Vários estados serão observados de perto. Os legisladores do Kansas falharam duas vezes em anular o veto da governadora Laura Kelly, uma democrata, à proibição de cuidados de transição de género para menores, mas dizem que planeiam tentar novamente. Foram apresentadas propostas para a proibição de atletas trans na Geórgia e no Nebraska, os únicos dois estados com controlo republicano total sobre as assembleias estaduais que ainda não promulgaram tal legislação.
Separadamente, os líderes republicanos em Washington, DC, planeiam abordar algumas das mesmas questões a nível nacional, mas os defensores conservadores dizem que os estados podem ser o caminho mais simples para tais medidas.
“Vimos essas preocupações sobre privacidade, segurança e direitos dos pais realmente ressoarem nas pessoas”, disse Matt Sharp, conselheiro sênior da Alliance Defending Freedom, um grupo jurídico religioso conservador que trabalhou com legisladores de Idaho no que se tornou a primeira proibição de atletas trans do país em 2020. “Esta deveria ser uma questão que todos os estados olham e dizem: ‘O que podemos fazer?’”
Alguns estados estão respondendo a essa pergunta expandindo as restrições existentes.
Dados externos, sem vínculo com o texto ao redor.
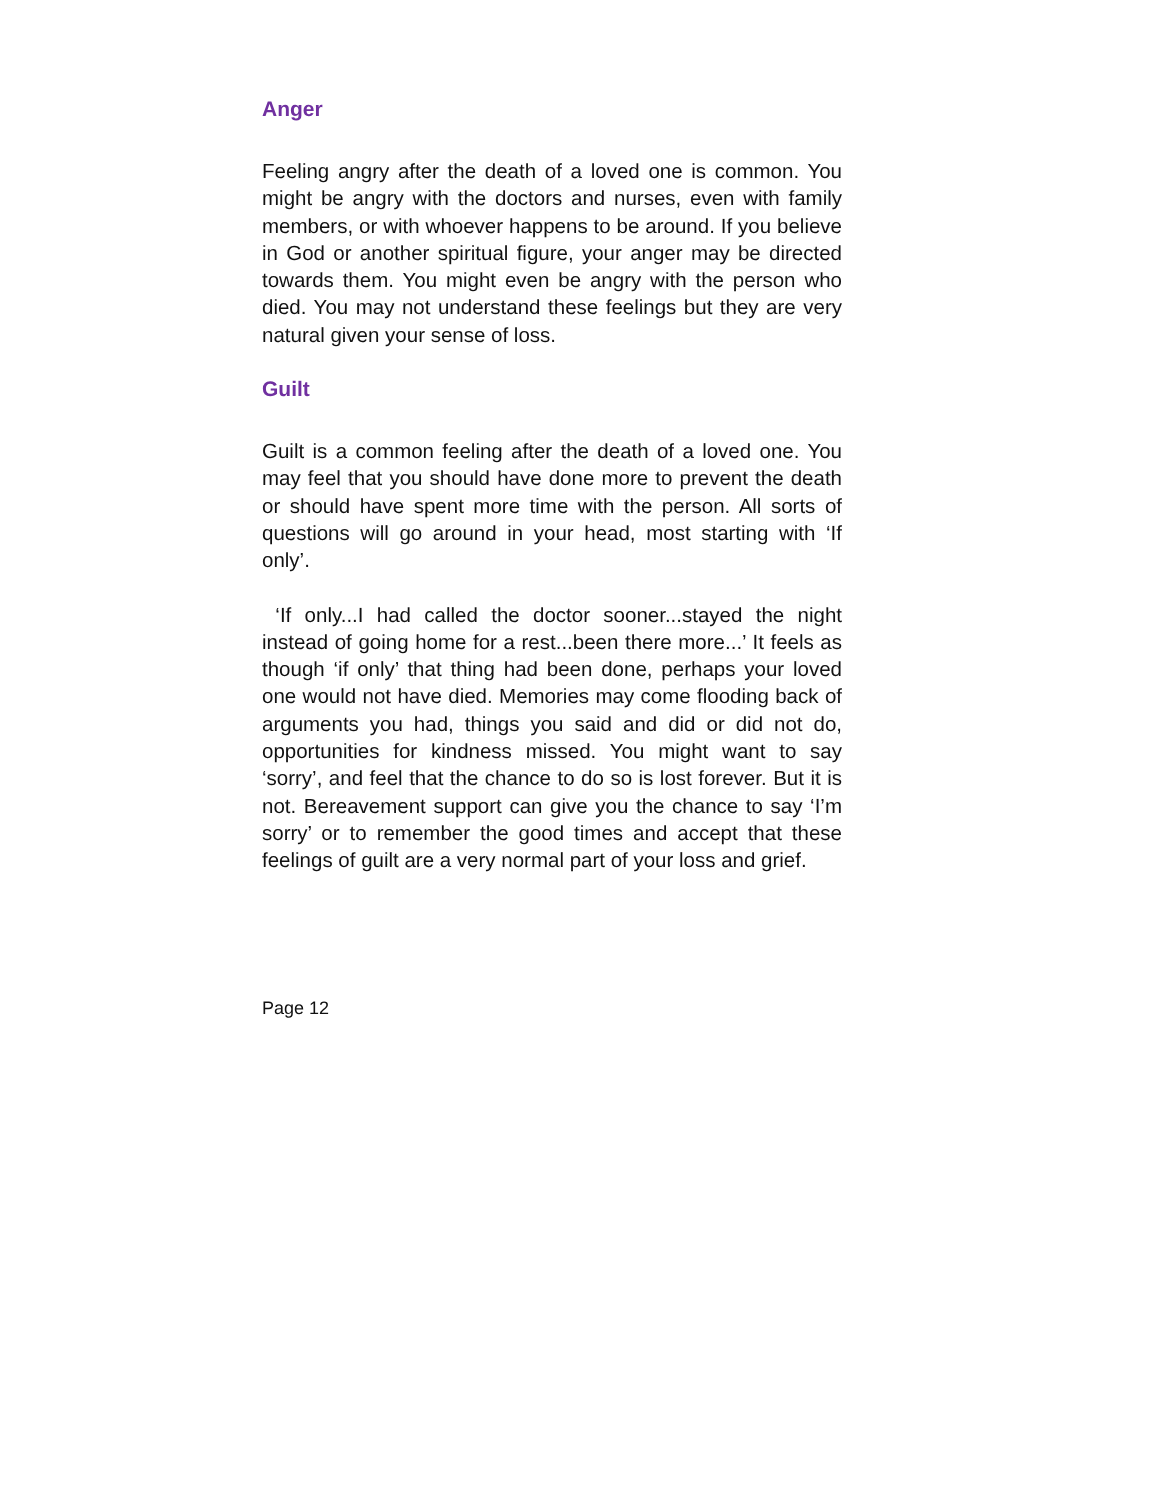Anger
Feeling angry after the death of a loved one is common. You might be angry with the doctors and nurses, even with family members, or with whoever happens to be around. If you believe in God or another spiritual figure, your anger may be directed towards them. You might even be angry with the person who died. You may not understand these feelings but they are very natural given your sense of loss.
Guilt
Guilt is a common feeling after the death of a loved one. You may feel that you should have done more to prevent the death or should have spent more time with the person. All sorts of questions will go around in your head, most starting with ‘If only’.
‘If only...I had called the doctor sooner...stayed the night instead of going home for a rest...been there more...’ It feels as though ‘if only’ that thing had been done, perhaps your loved one would not have died. Memories may come flooding back of arguments you had, things you said and did or did not do, opportunities for kindness missed. You might want to say ‘sorry’, and feel that the chance to do so is lost forever. But it is not. Bereavement support can give you the chance to say ‘I’m sorry’ or to remember the good times and accept that these feelings of guilt are a very normal part of your loss and grief.
Page 12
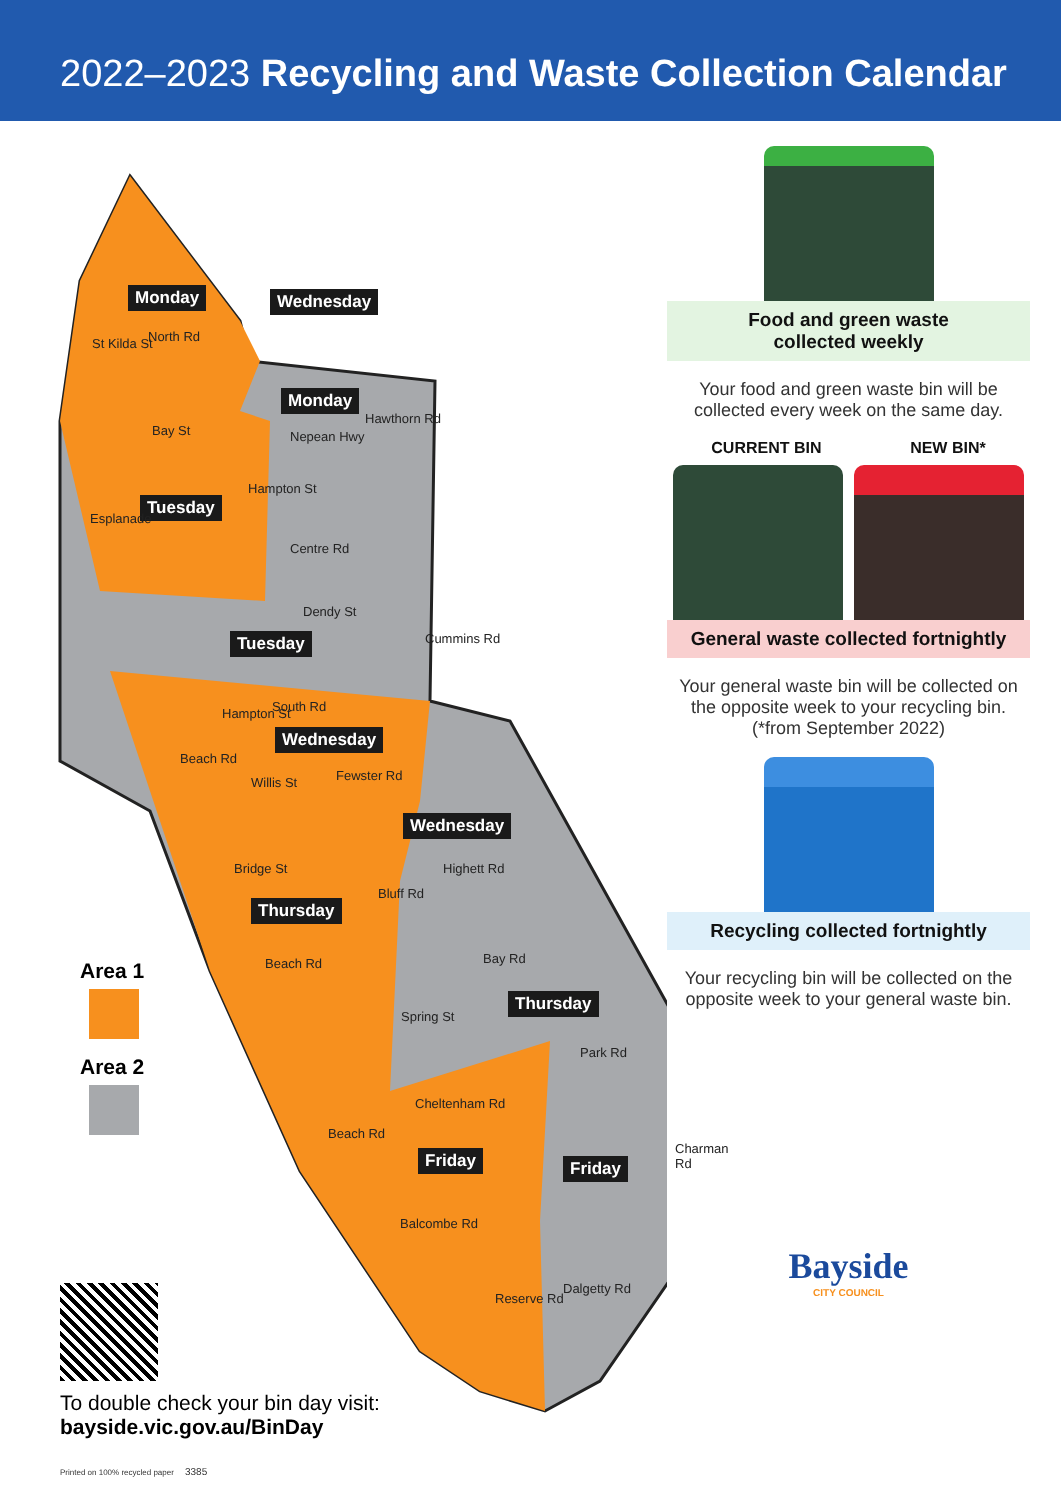2022–2023 Recycling and Waste Collection Calendar
Monday Wednesday
Monday
Tuesday
Tuesday
Wednesday
Wednesday
Thursday
Thursday
Friday Friday
North Rd St Kilda St
Bay St Nepean Hwy
Hawthorn Rd
Esplanade
Hampton St
Centre Rd
Dendy St
Cummins Rd
South Rd Hampton St
Beach Rd
Willis St Fewster Rd
Bridge St Highett Rd
Bluff Rd
Beach Rd Bay Rd
Spring St
Park Rd
Cheltenham Rd
Beach Rd
Charman Rd
Balcombe Rd
Reserve Rd
Dalgetty Rd
Area 1
Area 2
To double check your bin day visit:
bayside.vic.gov.au/BinDay
Printed on 100% recycled paper 3385
Food and green waste
collected weekly
Your food and green waste bin will be collected every week on the same day.
CURRENT BIN NEW BIN*
General waste collected fortnightly
Your general waste bin will be collected on the opposite week to your recycling bin. (*from September 2022)
Recycling collected fortnightly
Your recycling bin will be collected on the opposite week to your general waste bin.
Bayside
CITY COUNCIL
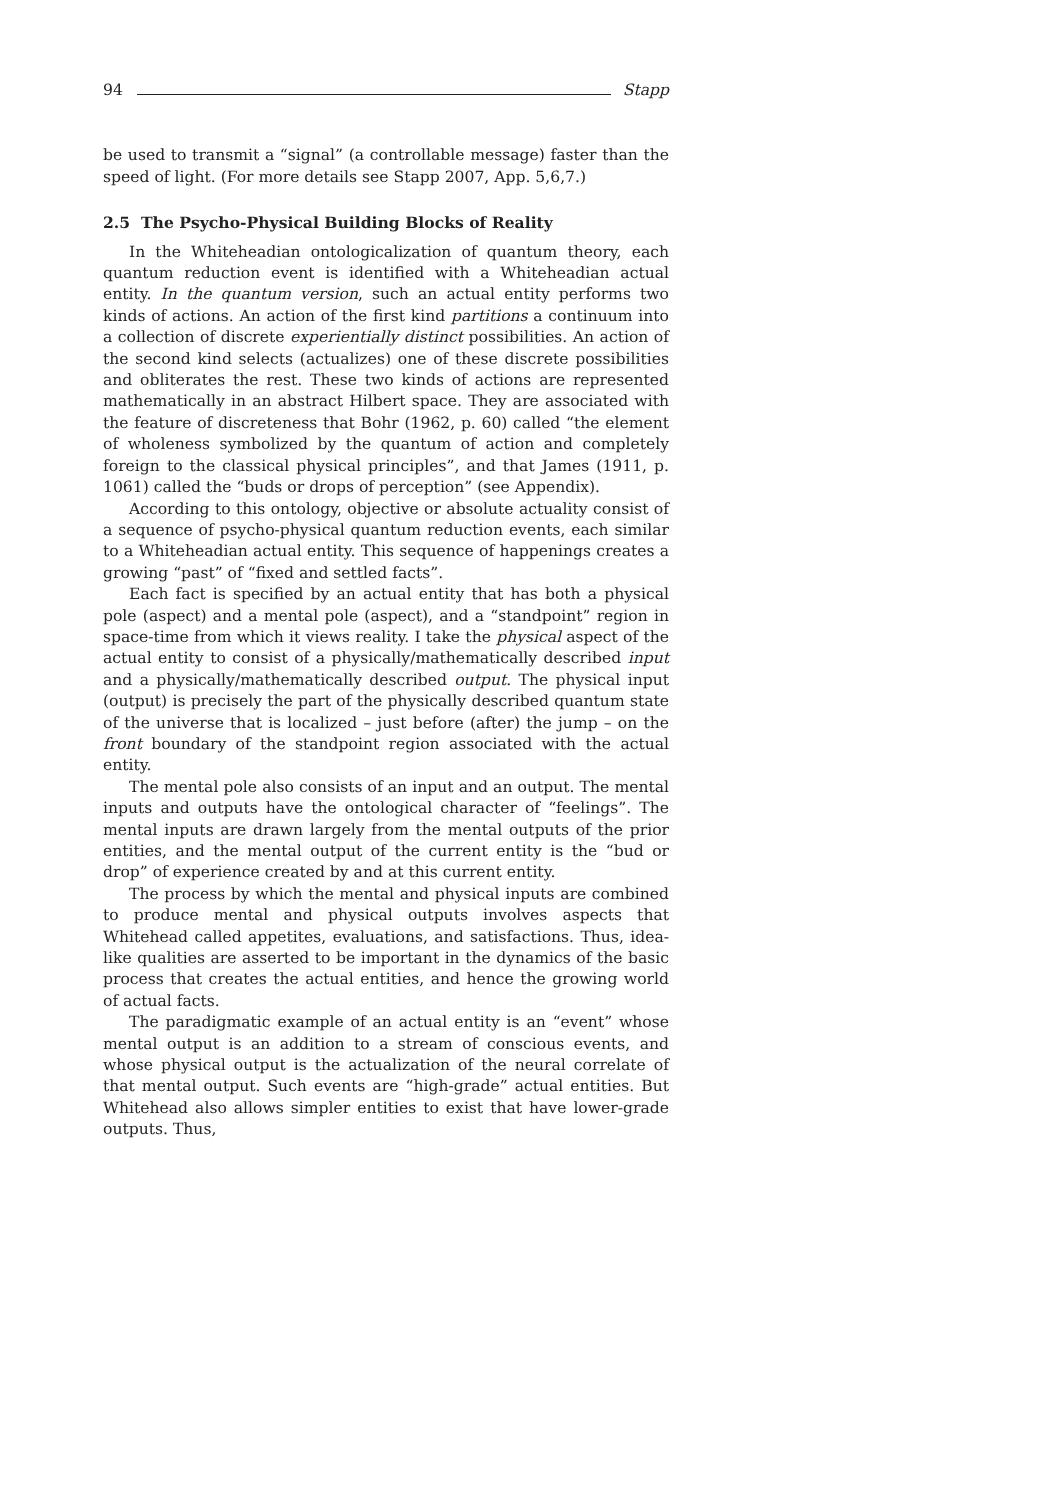94 Stapp
be used to transmit a “signal” (a controllable message) faster than the speed of light. (For more details see Stapp 2007, App. 5,6,7.)
2.5 The Psycho-Physical Building Blocks of Reality
In the Whiteheadian ontologicalization of quantum theory, each quantum reduction event is identified with a Whiteheadian actual entity. In the quantum version, such an actual entity performs two kinds of actions. An action of the first kind partitions a continuum into a collection of discrete experientially distinct possibilities. An action of the second kind selects (actualizes) one of these discrete possibilities and obliterates the rest. These two kinds of actions are represented mathematically in an abstract Hilbert space. They are associated with the feature of discreteness that Bohr (1962, p. 60) called “the element of wholeness symbolized by the quantum of action and completely foreign to the classical physical principles”, and that James (1911, p. 1061) called the “buds or drops of perception” (see Appendix).
According to this ontology, objective or absolute actuality consist of a sequence of psycho-physical quantum reduction events, each similar to a Whiteheadian actual entity. This sequence of happenings creates a growing “past” of “fixed and settled facts”.
Each fact is specified by an actual entity that has both a physical pole (aspect) and a mental pole (aspect), and a “standpoint” region in space-time from which it views reality. I take the physical aspect of the actual entity to consist of a physically/mathematically described input and a physically/mathematically described output. The physical input (output) is precisely the part of the physically described quantum state of the universe that is localized – just before (after) the jump – on the front boundary of the standpoint region associated with the actual entity.
The mental pole also consists of an input and an output. The mental inputs and outputs have the ontological character of “feelings”. The mental inputs are drawn largely from the mental outputs of the prior entities, and the mental output of the current entity is the “bud or drop” of experience created by and at this current entity.
The process by which the mental and physical inputs are combined to produce mental and physical outputs involves aspects that Whitehead called appetites, evaluations, and satisfactions. Thus, idea-like qualities are asserted to be important in the dynamics of the basic process that creates the actual entities, and hence the growing world of actual facts.
The paradigmatic example of an actual entity is an “event” whose mental output is an addition to a stream of conscious events, and whose physical output is the actualization of the neural correlate of that mental output. Such events are “high-grade” actual entities. But Whitehead also allows simpler entities to exist that have lower-grade outputs. Thus,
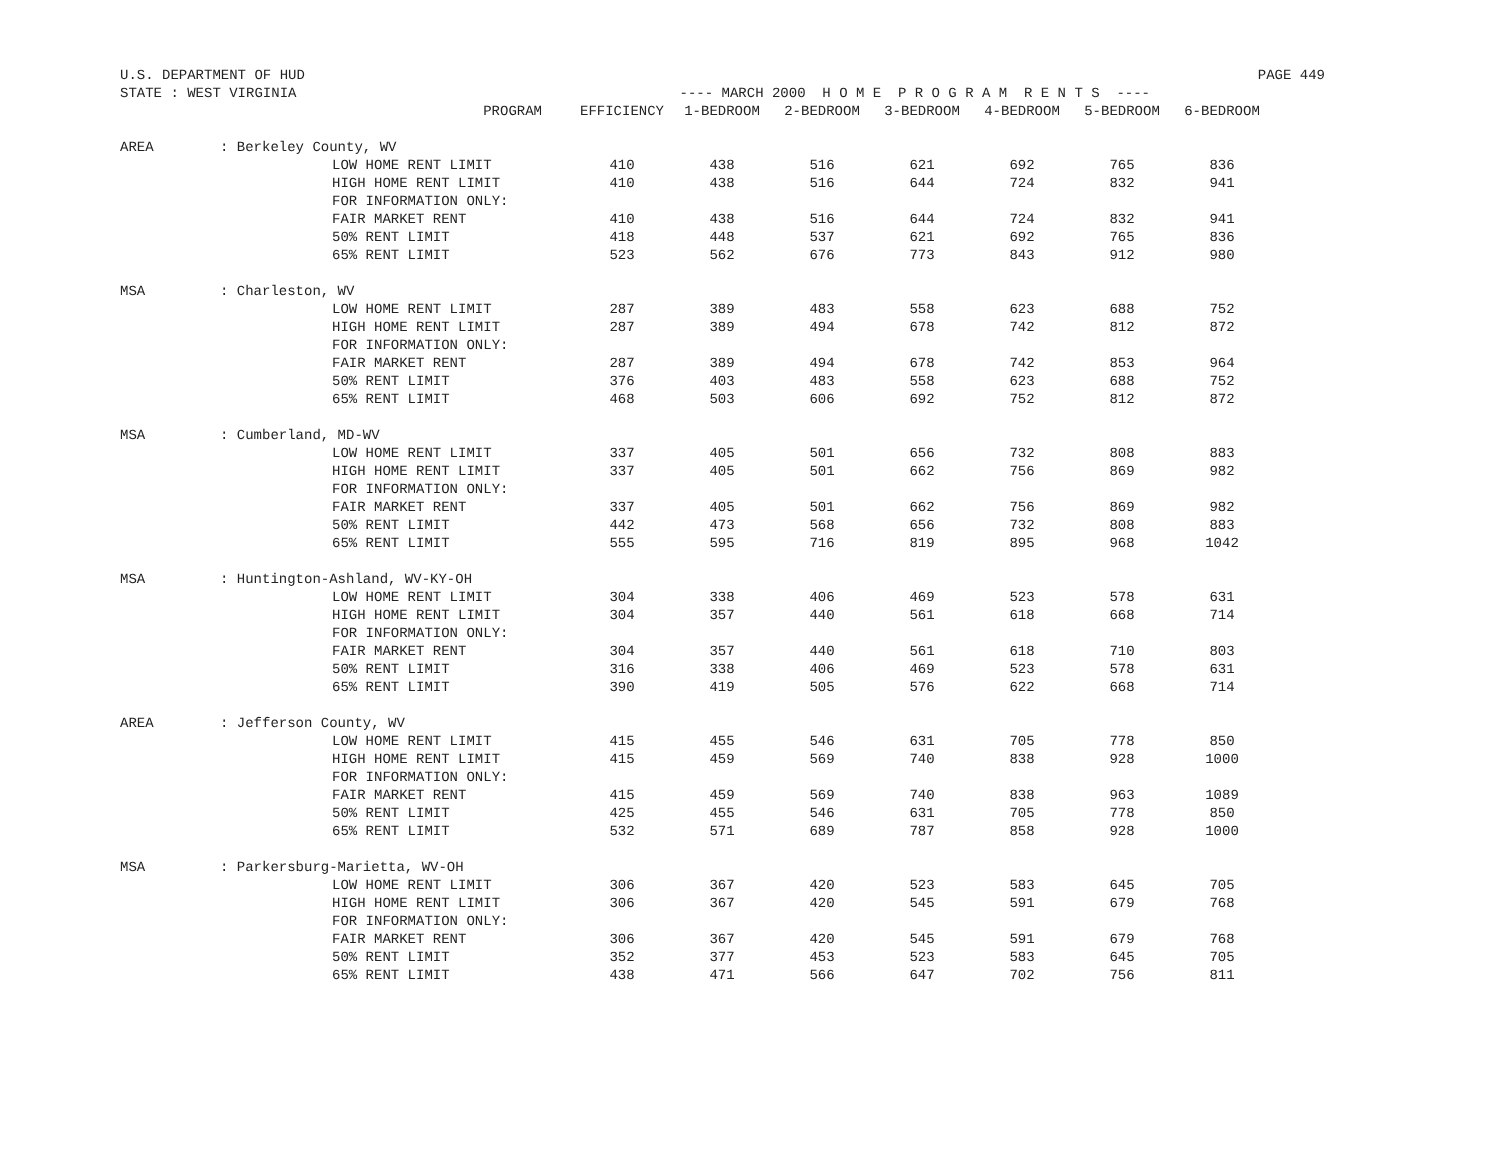U.S. DEPARTMENT OF HUD PAGE 449
STATE : WEST VIRGINIA ---- MARCH 2000 H O M E P R O G R A M R E N T S ----
| | | PROGRAM | EFFICIENCY | 1-BEDROOM | 2-BEDROOM | 3-BEDROOM | 4-BEDROOM | 5-BEDROOM | 6-BEDROOM |
| --- | --- | --- | --- | --- | --- | --- | --- | --- | --- |
| AREA | : Berkeley County, WV | | | | | | | | |
| | | LOW HOME RENT LIMIT | 410 | 438 | 516 | 621 | 692 | 765 | 836 |
| | | HIGH HOME RENT LIMIT | 410 | 438 | 516 | 644 | 724 | 832 | 941 |
| | | FOR INFORMATION ONLY: | | | | | | | |
| | | FAIR MARKET RENT | 410 | 438 | 516 | 644 | 724 | 832 | 941 |
| | | 50% RENT LIMIT | 418 | 448 | 537 | 621 | 692 | 765 | 836 |
| | | 65% RENT LIMIT | 523 | 562 | 676 | 773 | 843 | 912 | 980 |
| MSA | : Charleston, WV | | | | | | | | |
| | | LOW HOME RENT LIMIT | 287 | 389 | 483 | 558 | 623 | 688 | 752 |
| | | HIGH HOME RENT LIMIT | 287 | 389 | 494 | 678 | 742 | 812 | 872 |
| | | FOR INFORMATION ONLY: | | | | | | | |
| | | FAIR MARKET RENT | 287 | 389 | 494 | 678 | 742 | 853 | 964 |
| | | 50% RENT LIMIT | 376 | 403 | 483 | 558 | 623 | 688 | 752 |
| | | 65% RENT LIMIT | 468 | 503 | 606 | 692 | 752 | 812 | 872 |
| MSA | : Cumberland, MD-WV | | | | | | | | |
| | | LOW HOME RENT LIMIT | 337 | 405 | 501 | 656 | 732 | 808 | 883 |
| | | HIGH HOME RENT LIMIT | 337 | 405 | 501 | 662 | 756 | 869 | 982 |
| | | FOR INFORMATION ONLY: | | | | | | | |
| | | FAIR MARKET RENT | 337 | 405 | 501 | 662 | 756 | 869 | 982 |
| | | 50% RENT LIMIT | 442 | 473 | 568 | 656 | 732 | 808 | 883 |
| | | 65% RENT LIMIT | 555 | 595 | 716 | 819 | 895 | 968 | 1042 |
| MSA | : Huntington-Ashland, WV-KY-OH | | | | | | | | |
| | | LOW HOME RENT LIMIT | 304 | 338 | 406 | 469 | 523 | 578 | 631 |
| | | HIGH HOME RENT LIMIT | 304 | 357 | 440 | 561 | 618 | 668 | 714 |
| | | FOR INFORMATION ONLY: | | | | | | | |
| | | FAIR MARKET RENT | 304 | 357 | 440 | 561 | 618 | 710 | 803 |
| | | 50% RENT LIMIT | 316 | 338 | 406 | 469 | 523 | 578 | 631 |
| | | 65% RENT LIMIT | 390 | 419 | 505 | 576 | 622 | 668 | 714 |
| AREA | : Jefferson County, WV | | | | | | | | |
| | | LOW HOME RENT LIMIT | 415 | 455 | 546 | 631 | 705 | 778 | 850 |
| | | HIGH HOME RENT LIMIT | 415 | 459 | 569 | 740 | 838 | 928 | 1000 |
| | | FOR INFORMATION ONLY: | | | | | | | |
| | | FAIR MARKET RENT | 415 | 459 | 569 | 740 | 838 | 963 | 1089 |
| | | 50% RENT LIMIT | 425 | 455 | 546 | 631 | 705 | 778 | 850 |
| | | 65% RENT LIMIT | 532 | 571 | 689 | 787 | 858 | 928 | 1000 |
| MSA | : Parkersburg-Marietta, WV-OH | | | | | | | | |
| | | LOW HOME RENT LIMIT | 306 | 367 | 420 | 523 | 583 | 645 | 705 |
| | | HIGH HOME RENT LIMIT | 306 | 367 | 420 | 545 | 591 | 679 | 768 |
| | | FOR INFORMATION ONLY: | | | | | | | |
| | | FAIR MARKET RENT | 306 | 367 | 420 | 545 | 591 | 679 | 768 |
| | | 50% RENT LIMIT | 352 | 377 | 453 | 523 | 583 | 645 | 705 |
| | | 65% RENT LIMIT | 438 | 471 | 566 | 647 | 702 | 756 | 811 |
Um projeto de lei do Wyoming propõe adicionar estudantes do ensino fundamental a uma lei de 2023 que proíbe meninas trans do ensino fundamental e médio de participarem de atividades atléticas designadas para meninas. E os legisladores de Indiana estão considerando estender as restrições aos atletas trans mais jovens até a faculdade.
Cerca de 40 das centenas de projetos de lei direcionados à população LGBTQ no ano passado foram aprovados em lei, de acordo com a Campanha de Direitos Humanos, que defende os direitos LGBTQ. Ainda assim, mesmo quando as medidas falham, os debates em curso sobre a legitimidade das identidades trans têm um preço, dizem os defensores LGBTQ.
“Quero viver a minha vida, não lutar pelos meus direitos”, disse Allison Montgomery, engenheira de software e membro da Alabama Transgender Rights Action Coalition, que se opõe a uma proposta no Alabama para proibir apresentações de drags em bibliotecas com a presença de menores.
Durante uma audiência de três horas do comitê judiciário da Câmara de Montana na semana passada sobre o projeto de lei que regulamentaria o uso de banheiros em edifícios governamentais, a deputada Kerri Seekins-Crowe disse que patrocinou o projeto de lei para proteger as mulheres. Pela proposta, quem encontrar pessoa do sexo oposto no banheiro ou vestiário de prédio público poderá entrar com ação por danos.
Questionada por um membro do comitê se a aplicação da medida exigiria câmeras ou verificações de certidões de nascimento de todos que usam banheiros públicos, a Sra. Seekins-Crowe disse que o objetivo do projeto era “não invadir a privacidade”.
“Isso não tem como alvo uma determinada população”, disse ela.
O projeto foi aprovado na comissão no início desta semana.